Problem =
Count how many lines in the items below contain the string "green". Reply with the number alone.

BEGIN Records for the task

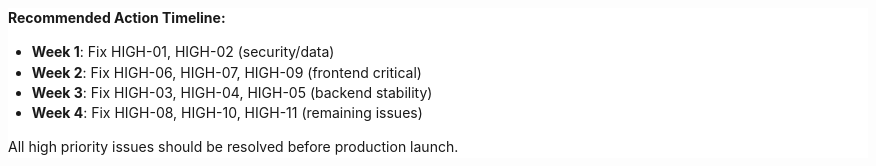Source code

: **Recommended Action Timeline:**
- **Week 1**: Fix HIGH-01, HIGH-02 (security/data)
- **Week 2**: Fix HIGH-06, HIGH-07, HIGH-09 (frontend critical)
- **Week 3**: Fix HIGH-03, HIGH-04, HIGH-05 (backend stability)
- **Week 4**: Fix HIGH-08, HIGH-10, HIGH-11 (remaining issues)

All high priority issues should be resolved before production launch.
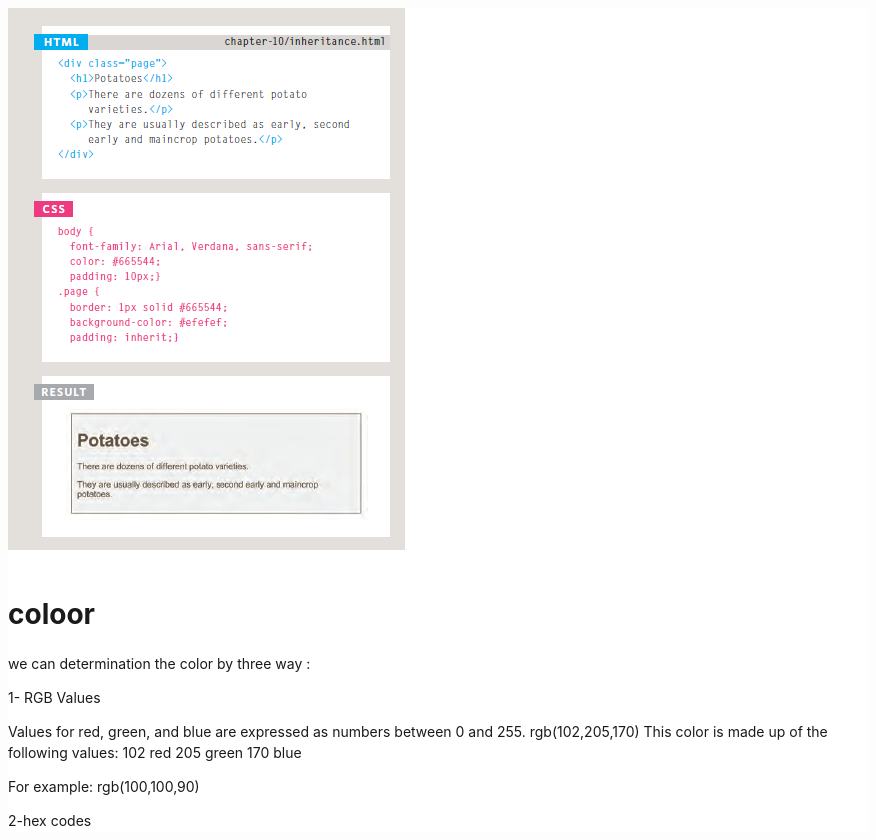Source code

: ![img](/assets/jjjdff.png)







# coloor
 we can determination the color by three way :

 1- RGB Values 
  
Values for red, green, and blue
are expressed as numbers
between 0 and 255.
rgb(102,205,170)
This color is made up of the
following values:
102 red
205 green
170 blue

For example: rgb(100,100,90)

 2-hex codes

END Records for the task

Task answer =
2